Teenage guys and girls are still going to be centered on attracting each other, especially toward the later years of high school. Social cliques have a tendency of not going away, even through countless different generations. What one clique will commonly wear, all members of that clique must follow, and thus the individual expression of an on demand apparel lifestyle could be doomed. What has more effectiveness? An advertisement littered with hundreds of different designs that might appeal to one niche targeted person, or a single ad with a visually attracting young couple adoring each other in the clothing of choice? Unfortunately, it seems that sex and image are more universal than following individual interest, and even in evolutionary terms that makes sense.
But getting back to the point.
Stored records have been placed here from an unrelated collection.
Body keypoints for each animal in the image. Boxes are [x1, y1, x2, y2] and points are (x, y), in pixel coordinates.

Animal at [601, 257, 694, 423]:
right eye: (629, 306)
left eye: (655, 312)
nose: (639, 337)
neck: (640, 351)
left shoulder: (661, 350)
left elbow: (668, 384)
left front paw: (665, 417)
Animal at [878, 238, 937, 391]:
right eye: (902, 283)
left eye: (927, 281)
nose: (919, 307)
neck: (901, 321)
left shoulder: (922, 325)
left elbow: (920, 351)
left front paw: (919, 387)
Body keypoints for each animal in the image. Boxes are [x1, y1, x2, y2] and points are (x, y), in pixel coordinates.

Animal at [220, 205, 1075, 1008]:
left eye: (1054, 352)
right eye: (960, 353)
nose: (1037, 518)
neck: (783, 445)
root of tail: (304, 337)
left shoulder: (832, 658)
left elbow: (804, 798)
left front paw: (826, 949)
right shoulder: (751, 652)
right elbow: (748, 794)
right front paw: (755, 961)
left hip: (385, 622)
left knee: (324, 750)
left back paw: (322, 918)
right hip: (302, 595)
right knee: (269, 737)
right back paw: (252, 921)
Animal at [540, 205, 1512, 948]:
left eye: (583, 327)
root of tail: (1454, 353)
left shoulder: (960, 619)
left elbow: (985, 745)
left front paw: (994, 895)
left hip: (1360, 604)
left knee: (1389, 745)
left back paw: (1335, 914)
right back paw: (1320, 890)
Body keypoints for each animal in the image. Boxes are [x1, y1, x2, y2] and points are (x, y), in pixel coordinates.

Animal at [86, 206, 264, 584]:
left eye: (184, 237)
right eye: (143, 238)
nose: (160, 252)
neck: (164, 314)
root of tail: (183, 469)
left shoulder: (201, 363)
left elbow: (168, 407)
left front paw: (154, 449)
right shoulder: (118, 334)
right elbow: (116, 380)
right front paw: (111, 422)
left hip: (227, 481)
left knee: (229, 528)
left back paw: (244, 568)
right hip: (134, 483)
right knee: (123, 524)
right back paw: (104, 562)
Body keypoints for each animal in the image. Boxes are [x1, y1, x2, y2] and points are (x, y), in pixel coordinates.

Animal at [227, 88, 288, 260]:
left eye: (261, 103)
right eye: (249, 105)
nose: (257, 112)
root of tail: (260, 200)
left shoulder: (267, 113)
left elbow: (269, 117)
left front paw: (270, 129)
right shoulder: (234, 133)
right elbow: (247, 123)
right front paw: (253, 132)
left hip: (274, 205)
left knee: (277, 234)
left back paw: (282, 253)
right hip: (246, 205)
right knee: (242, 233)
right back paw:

On demand printing technologies can be profitable, but like anything else, they do not hold much incentive to really become a large seller under their model. Once you reach a high point of selling, you might as well move off the on demand model to sell from inventory, because at that point you are able to, and it makes cost effective sense to do it that way. Again, though, that is assuming you have a high moving volume in sales. An on demand model can get you started as a nifty tool, but it will be up to you to push forward and make yourself fly.